Schlechten Tag ? , das war auf den Beitrag von mir bezogen das es bei Dell "zumindest"  keinen zu dem Preis gibt ...  Soweit ich  hier sehe gibt´s ja sonst kaum Vorschläge , die dem TE irgendwie helfen könnten.
Außer die üblichen 3. Klassiker "Gamer Laptops" .


----------



## warawarawiiu (11. September 2018)

*AW: Notebook für CAD Programme wie Catia, Creo*

Für mich wäre ein 13 Zoll Bildschirm ein no Go bei den vielen kleinen Schaltflächen in catia.
Da würd ich verzweifeln.


----------



## Plasmadampfer (11. September 2018)

*AW: Notebook für CAD Programme wie Catia, Creo*

Braucht man keine Sentinel Dongle ?

Als ich mal GibbsCAM offen geschaltet habe, da war noch Parallel Port am Start, heute ist das USB. 2D, 2,5D, 3D, Solids. Je höher der Bildschirm aufgelöst ist und umso größerder Bildschirm ist, desto mehr Spaß macht das.

86000 Maschinensätze im Postprozessor für die BMW Motorrad Gepäckträgerform schafte ein Pentium 4 ganz locker mit GedasNT über ISDN von BMW ganz locker. EIZO Flexscan 24er hat den Gepäckträger in die Augen gestrahlt.

Die Form wurde mit einem Schaftfräser auf 1mm überstand abgezeilt und ich dann mit der Form zur Vergüterei. Schwarz kam die Form aus dem Ofen und Stufen. Kohlenstoff geschwitzt hat die. Dann die 35.000 U/min Hochfrequenzspindel und einen 1mm Wolframcarbidfräser. Kühlmittel aus, nur Luft.
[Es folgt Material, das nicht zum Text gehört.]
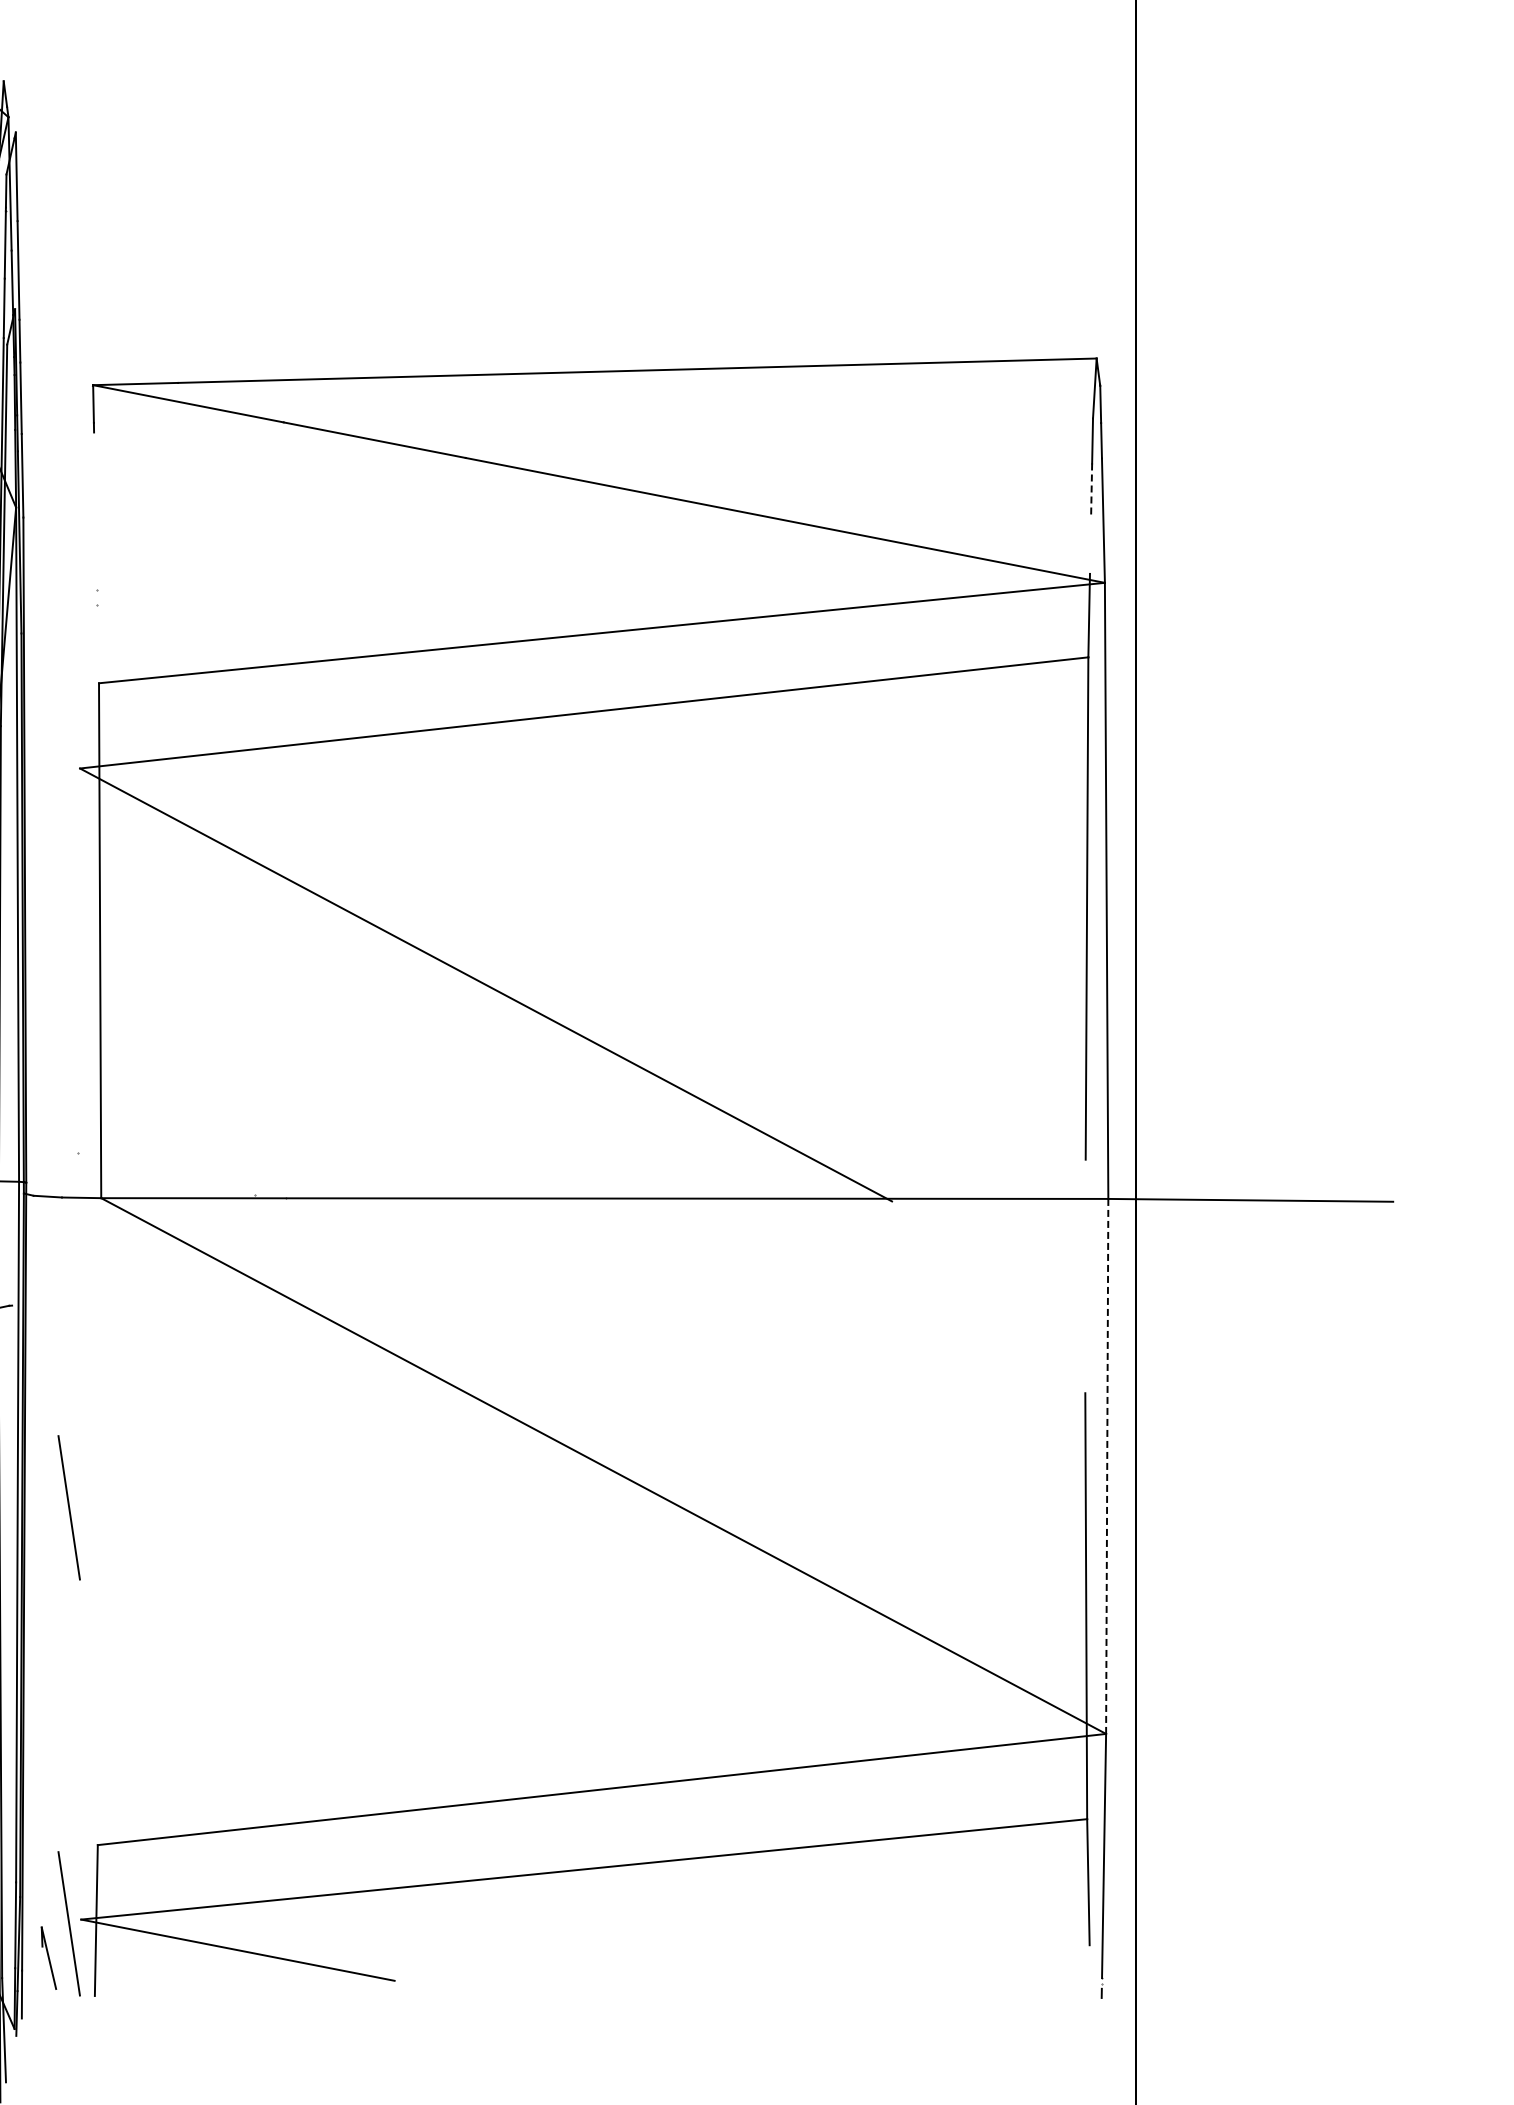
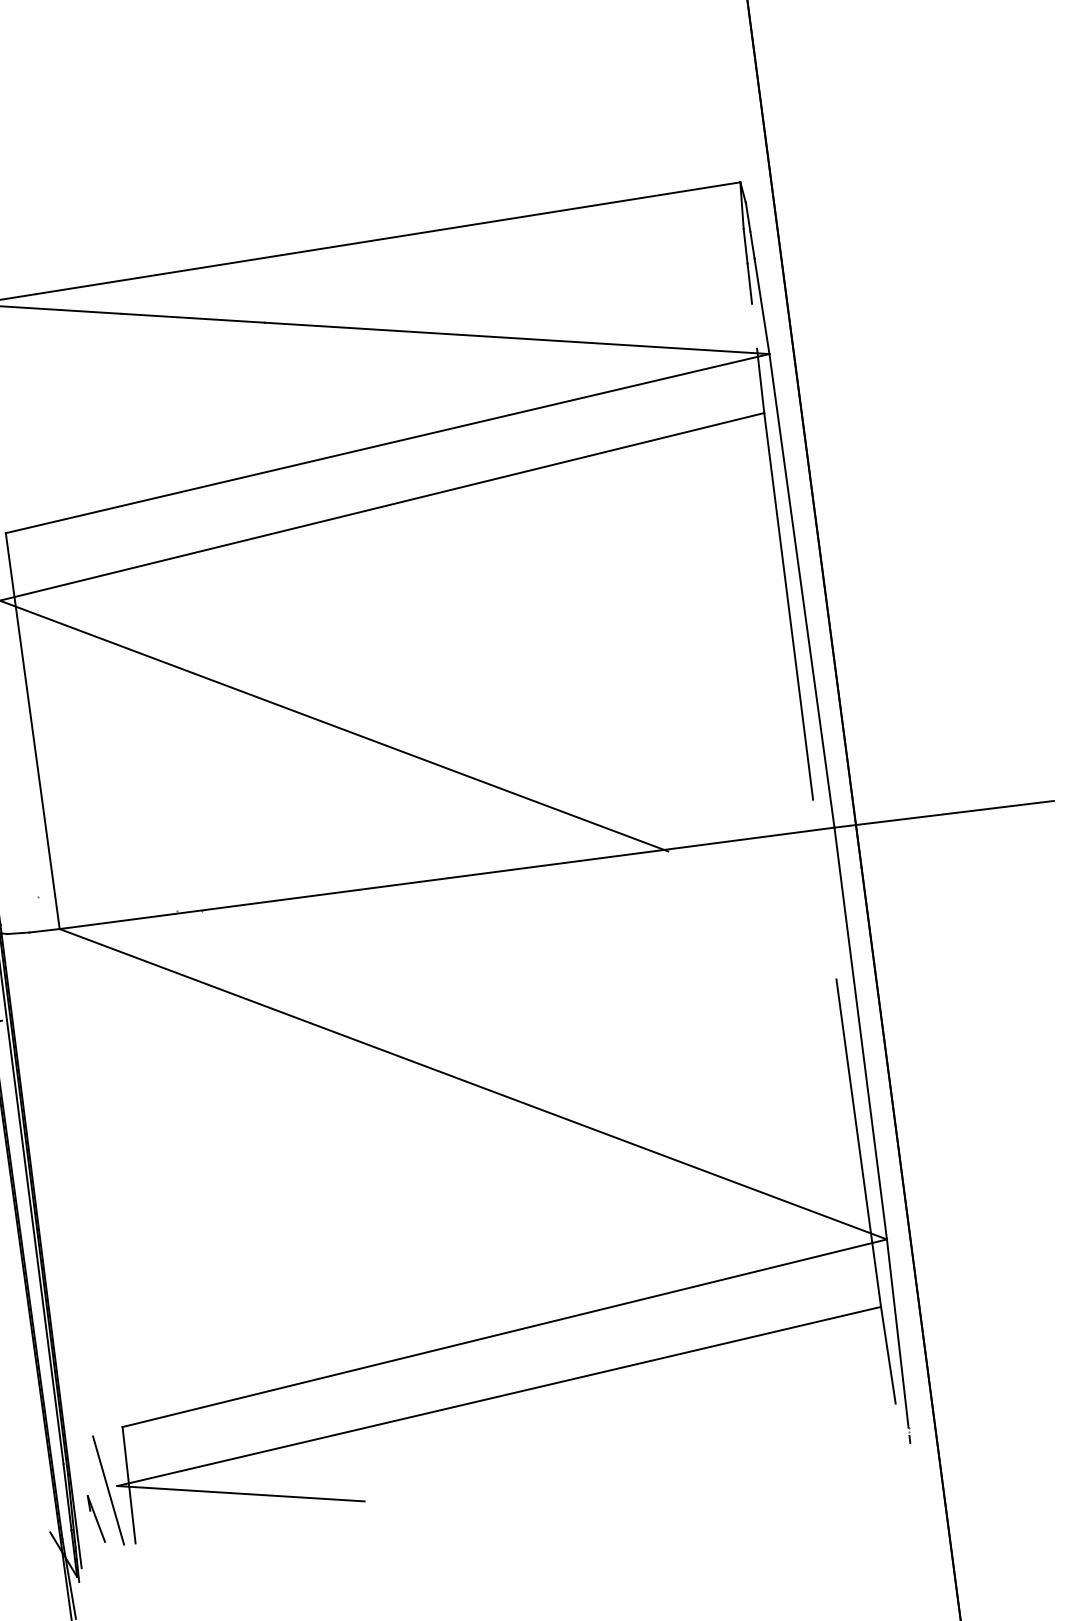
line: (1091, 490) -> (749, 284), dashed -> solid
line: (1107, 1466) -> (860, 1033), dashed -> solid
line: (68, 1507) -> (65, 1170), removed

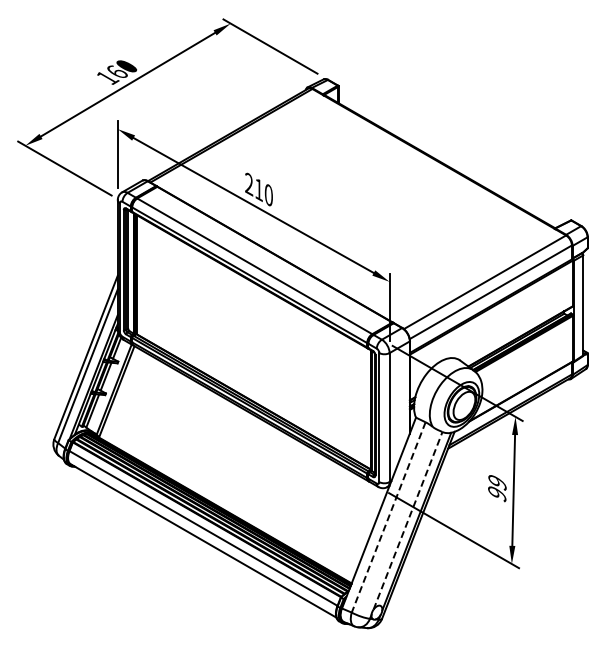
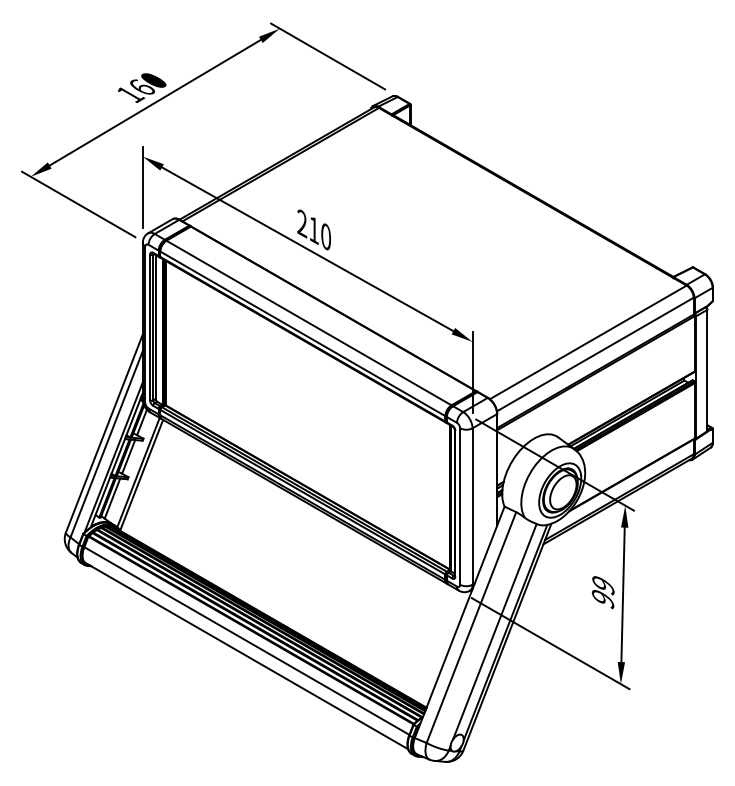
line: (388, 517) -> (471, 627), dashed -> solid
line: (408, 520) -> (495, 631), dashed -> solid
BMW dann wow. Bosch Türschweisselektroden mit stirngeschliffenem  Wolframcarbiddraht auf gefräste Messing oder Bronze Eelektroden hart gelötet, Acetylen, O2 ?


----------



## Abductee (11. September 2018)

*AW: Notebook für CAD Programme wie Catia, Creo*

Eine extrem hohe Auflösung auf einem sehr kleinen Monitor macht zum Arbeiten aber auch keinen Spaß, da muss man ja 2cm vor dem Bildschirm kleben um was zu erkennen.
Die gruselige Skalierung von Windows machts da auch nicht besser.
 Alles unter 22" ist zu klein für lange Bildschirmarbeit, ein externer 22-34" ist meiner Meinung nach für ein gesundes Arbeiten pflicht.


----------



## Plasmadampfer (11. September 2018)

*AW: Notebook für CAD Programme wie Catia, Creo*

Für CAD/CAM nimmt man für CAD also ersteres ziemlich geile Monitore, an der Maschine selbst, also CAM, kann der Schirm von der Haidenhain Steuerung auch etwas größer sein als der Notaustaster 

So wird ein Schuh draus. Akkuleistung und Schirm so geil wie es geht. Geht auch in 13 Zoll Monochrom, so haben wir angefangen. RS232 Kabel löten. Monochrom Laptop mit LCD Display.


----------



## seahawk (12. September 2018)

*AW: Notebook für CAD Programme wie Catia, Creo*

CATIA auf 13" wird grausam werden und selbst 15" wird keinen Spaß machen. Wenn man keinen externen Monitor dazu kauft würde ich 17" empfehlen.


----------



## warawarawiiu (13. September 2018)

*AW: Notebook für CAD Programme wie Catia, Creo*



Plasmadampfer schrieb:


> Braucht man keine Sentinel Dongle ?
> 
> Als ich mal GibbsCAM offen geschaltet habe, da war noch Parallel Port am Start, heute ist das USB. 2D, 2,5D, 3D, Solids. Je höher der Bildschirm aufgelöst ist und umso größerder Bildschirm ist, desto mehr Spaß macht das.
> 
> ...



Dein geschreibsel ist immer mit Fachworten gefüllt und hoert sich toll an.... Ergibt aber generell immer wenig Sinn. 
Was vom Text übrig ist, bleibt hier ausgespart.